» EXERCISE
Reproduce every line of the entries below word for word, in the same order.

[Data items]
______
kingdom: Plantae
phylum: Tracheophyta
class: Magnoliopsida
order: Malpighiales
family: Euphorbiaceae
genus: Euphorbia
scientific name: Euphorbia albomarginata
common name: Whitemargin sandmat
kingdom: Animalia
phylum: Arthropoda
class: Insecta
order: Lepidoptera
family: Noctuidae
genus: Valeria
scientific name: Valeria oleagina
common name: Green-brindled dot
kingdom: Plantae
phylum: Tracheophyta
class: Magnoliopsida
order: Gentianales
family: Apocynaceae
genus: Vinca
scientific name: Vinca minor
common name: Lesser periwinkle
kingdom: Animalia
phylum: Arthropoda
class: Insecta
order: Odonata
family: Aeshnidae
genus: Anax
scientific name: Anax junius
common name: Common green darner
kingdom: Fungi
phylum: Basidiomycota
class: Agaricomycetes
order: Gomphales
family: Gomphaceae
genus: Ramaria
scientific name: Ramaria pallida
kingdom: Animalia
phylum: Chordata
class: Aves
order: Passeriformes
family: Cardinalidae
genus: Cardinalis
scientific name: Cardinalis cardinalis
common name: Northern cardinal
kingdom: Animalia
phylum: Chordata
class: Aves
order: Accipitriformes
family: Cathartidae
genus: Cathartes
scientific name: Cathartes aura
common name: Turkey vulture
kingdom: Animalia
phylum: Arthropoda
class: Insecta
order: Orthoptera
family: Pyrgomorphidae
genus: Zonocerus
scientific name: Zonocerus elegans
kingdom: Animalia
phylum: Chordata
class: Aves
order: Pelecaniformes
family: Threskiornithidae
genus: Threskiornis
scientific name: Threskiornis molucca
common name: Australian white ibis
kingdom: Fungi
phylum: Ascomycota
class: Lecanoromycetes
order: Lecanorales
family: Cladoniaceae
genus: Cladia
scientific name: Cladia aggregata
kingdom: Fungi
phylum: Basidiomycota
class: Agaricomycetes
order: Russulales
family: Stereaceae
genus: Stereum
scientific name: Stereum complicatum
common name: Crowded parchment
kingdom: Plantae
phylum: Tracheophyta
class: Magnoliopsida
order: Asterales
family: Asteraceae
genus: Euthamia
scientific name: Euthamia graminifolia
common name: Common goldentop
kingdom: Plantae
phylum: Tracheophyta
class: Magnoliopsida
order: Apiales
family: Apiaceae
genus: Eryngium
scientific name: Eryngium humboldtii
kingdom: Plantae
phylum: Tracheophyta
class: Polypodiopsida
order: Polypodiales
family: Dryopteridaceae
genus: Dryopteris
______
» SOLUTION FOR THIS EXERCISE
kingdom: Plantae
phylum: Tracheophyta
class: Magnoliopsida
order: Malpighiales
family: Euphorbiaceae
genus: Euphorbia
scientific name: Euphorbia albomarginata
common name: Whitemargin sandmat
kingdom: Animalia
phylum: Arthropoda
class: Insecta
order: Lepidoptera
family: Noctuidae
genus: Valeria
scientific name: Valeria oleagina
common name: Green-brindled dot
kingdom: Plantae
phylum: Tracheophyta
class: Magnoliopsida
order: Gentianales
family: Apocynaceae
genus: Vinca
scientific name: Vinca minor
common name: Lesser periwinkle
kingdom: Animalia
phylum: Arthropoda
class: Insecta
order: Odonata
family: Aeshnidae
genus: Anax
scientific name: Anax junius
common name: Common green darner
kingdom: Fungi
phylum: Basidiomycota
class: Agaricomycetes
order: Gomphales
family: Gomphaceae
genus: Ramaria
scientific name: Ramaria pallida
kingdom: Animalia
phylum: Chordata
class: Aves
order: Passeriformes
family: Cardinalidae
genus: Cardinalis
scientific name: Cardinalis cardinalis
common name: Northern cardinal
kingdom: Animalia
phylum: Chordata
class: Aves
order: Accipitriformes
family: Cathartidae
genus: Cathartes
scientific name: Cathartes aura
common name: Turkey vulture
kingdom: Animalia
phylum: Arthropoda
class: Insecta
order: Orthoptera
family: Pyrgomorphidae
genus: Zonocerus
scientific name: Zonocerus elegans
kingdom: Animalia
phylum: Chordata
class: Aves
order: Pelecaniformes
family: Threskiornithidae
genus: Threskiornis
scientific name: Threskiornis molucca
common name: Australian white ibis
kingdom: Fungi
phylum: Ascomycota
class: Lecanoromycetes
order: Lecanorales
family: Cladoniaceae
genus: Cladia
scientific name: Cladia aggregata
kingdom: Fungi
phylum: Basidiomycota
class: Agaricomycetes
order: Russulales
family: Stereaceae
genus: Stereum
scientific name: Stereum complicatum
common name: Crowded parchment
kingdom: Plantae
phylum: Tracheophyta
class: Magnoliopsida
order: Asterales
family: Asteraceae
genus: Euthamia
scientific name: Euthamia graminifolia
common name: Common goldentop
kingdom: Plantae
phylum: Tracheophyta
class: Magnoliopsida
order: Apiales
family: Apiaceae
genus: Eryngium
scientific name: Eryngium humboldtii
kingdom: Plantae
phylum: Tracheophyta
class: Polypodiopsida
order: Polypodiales
family: Dryopteridaceae
genus: Dryopteris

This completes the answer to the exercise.